El mercado ha puesto rápidamente el foco en las compañías que suministran la maquinaria crítica para una fábrica de chips de vanguardia. Entre ellas destaca ASML, ya que una planta orientada a procesos avanzados necesitaría sus equipos de litografía ultravioleta extrema. También aparece KLA, muy bien posicionada en sistemas de metrología e inspección, esenciales para controlar la producción a gran escala.
A partir de ahí, el círculo de potenciales beneficiarios se amplía. Los analistas también citan a Applied Materials y Lam Research, por su exposición a procesos de grabado y deposición, así como a TE Connectivity y posiblemente Teradyne, en función de cómo se configure la cadena de fabricación, empaquetado y testeo.
La tesis es simple: si Musk decide fabricar chips por su cuenta y va en serio, el dinero no iría primero a los diseñadores, sino a quienes venden las máquinas, herramientas y soluciones necesarias para construir la fábrica y ponerla a funcionar.
El problema es que, de momento, la historia sigue cargada de preguntas. Las estimaciones preliminares manejadas por analistas apuntan a una inversión potencial descomunal, de entre 5 y 13 billones de dólares, según el tipo de chips, memorias y tecnologías de empaquetado implicadas. Además, solo la construcción física de la planta podría requerir dos o tres años.
Eso explica el tono prudente de buena parte del mercado.

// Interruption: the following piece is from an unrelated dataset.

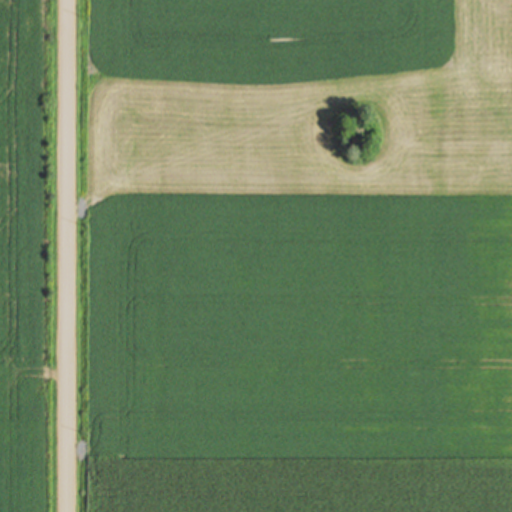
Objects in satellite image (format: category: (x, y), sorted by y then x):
road: (65, 256)
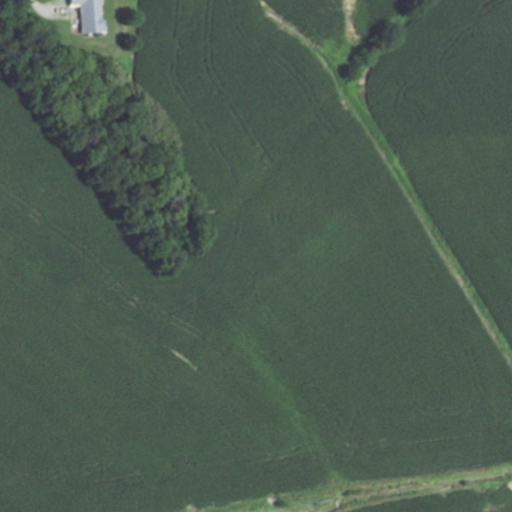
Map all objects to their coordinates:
road: (43, 8)
building: (85, 15)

La idea puede convertirse en una opción de crecimiento real para el sector del semicap, pero aún falta conocer la estructura financiera, el calendario de ejecución y el verdadero alcance del proyecto. En otras palabras: la visión impresiona, pero hoy pesa más el relato que la visibilidad.
Para quienes creen en la capacidad de Musk para convertir ambición en negocio, este movimiento refuerza la tesis alcista sobre fabricantes de equipos de chips. Para el resto, conviene mantener la cabeza fría: el potencial existe, pero todavía no hay base suficiente para tratarlo como una certeza.